* _Item da tarefa_:
Atualize as linhas abaixo trocando "Sign In" por "Log In" e mantendo todo o resto igual. Deixe as imagens fora da resposta.

* _Dados da tarefa_:
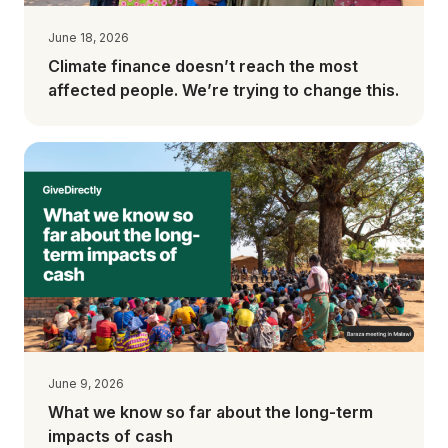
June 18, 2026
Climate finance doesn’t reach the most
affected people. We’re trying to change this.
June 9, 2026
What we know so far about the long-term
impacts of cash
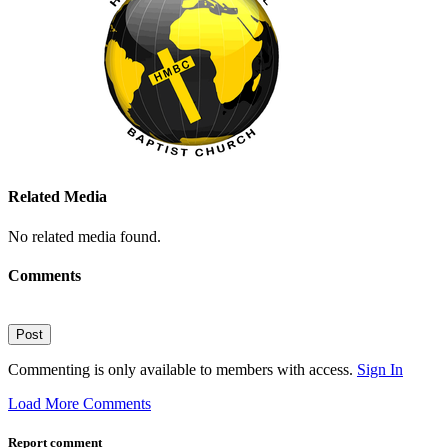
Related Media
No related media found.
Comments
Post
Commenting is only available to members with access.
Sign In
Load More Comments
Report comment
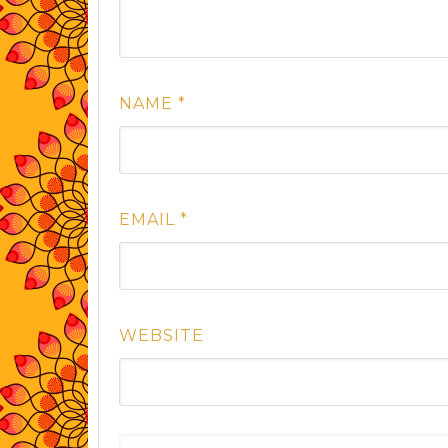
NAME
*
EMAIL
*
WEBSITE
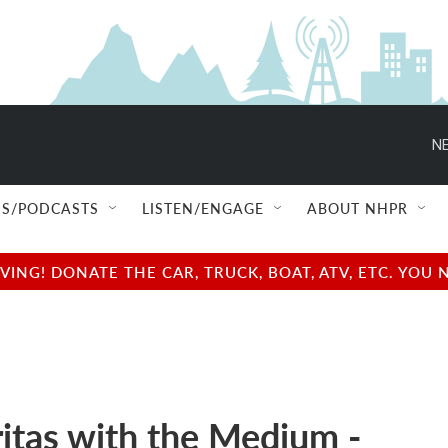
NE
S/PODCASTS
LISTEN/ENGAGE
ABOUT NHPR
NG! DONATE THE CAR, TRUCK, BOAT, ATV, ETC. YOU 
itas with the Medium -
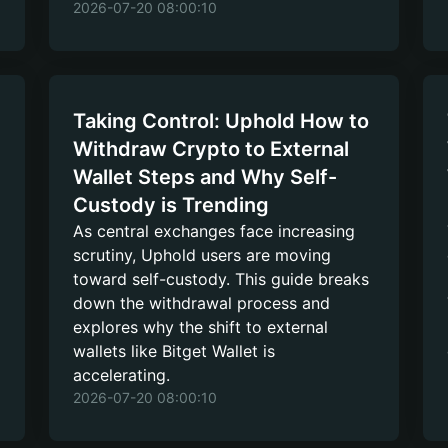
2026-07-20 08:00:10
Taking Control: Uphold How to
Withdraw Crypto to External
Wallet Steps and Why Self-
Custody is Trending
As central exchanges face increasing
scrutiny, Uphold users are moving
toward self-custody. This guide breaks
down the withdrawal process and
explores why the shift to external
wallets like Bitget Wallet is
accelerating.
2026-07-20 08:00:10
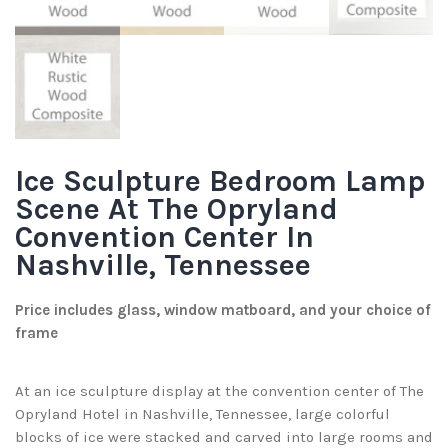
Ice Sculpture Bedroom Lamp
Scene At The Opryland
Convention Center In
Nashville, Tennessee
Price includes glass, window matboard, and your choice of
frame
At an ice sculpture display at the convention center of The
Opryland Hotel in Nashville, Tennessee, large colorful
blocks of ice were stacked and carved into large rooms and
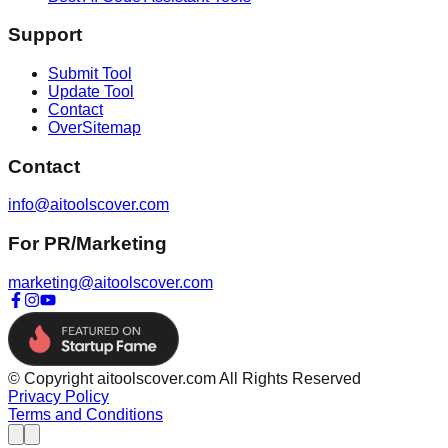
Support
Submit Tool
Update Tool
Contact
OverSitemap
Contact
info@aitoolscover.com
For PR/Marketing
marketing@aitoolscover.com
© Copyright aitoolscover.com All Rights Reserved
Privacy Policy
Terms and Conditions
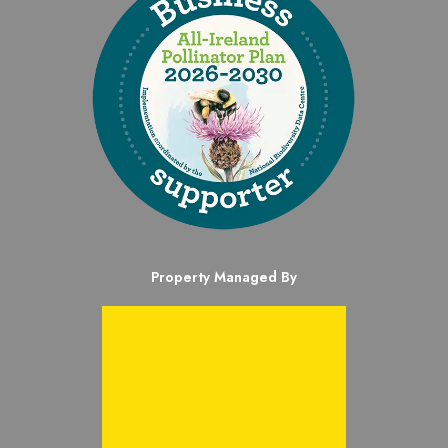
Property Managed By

* _Seção de resposta_:
June 18, 2026
Climate finance doesn’t reach the most
affected people. We’re trying to change this.
June 9, 2026
What we know so far about the long-term
impacts of cash
Related Media
No related media found.
Comments
Post
Commenting is only available to members with access.
Log In
Load More Comments
Report comment
NAME
*
EMAIL
*
WEBSITE
NE
S/PODCASTS
LISTEN/ENGAGE
ABOUT NHPR
NG! DONATE THE CAR, TRUCK, BOAT, ATV, ETC. YOU 
itas with the Medium -
2026-07-20 08:00:10
Taking Control: Uphold How to
Withdraw Crypto to External
Wallet Steps and Why Self-
Custody is Trending
As central exchanges face increasing
scrutiny, Uphold users are moving
toward self-custody. This guide breaks
down the withdrawal process and
explores why the shift to external
wallets like Bitget Wallet is
accelerating.
2026-07-20 08:00:10
Ice Sculpture Bedroom Lamp
Scene At The Opryland
Convention Center In
Nashville, Tennessee
Price includes glass, window matboard, and your choice of
frame
At an ice sculpture display at the convention center of The
Opryland Hotel in Nashville, Tennessee, large colorful
blocks of ice were stacked and carved into large rooms and
Support
Submit Tool
Update Tool
Contact
OverSitemap
Contact
info@aitoolscover.com
For PR/Marketing
marketing@aitoolscover.com
© Copyright aitoolscover.com All Rights Reserved
Privacy Policy
Terms and Conditions
Property Managed By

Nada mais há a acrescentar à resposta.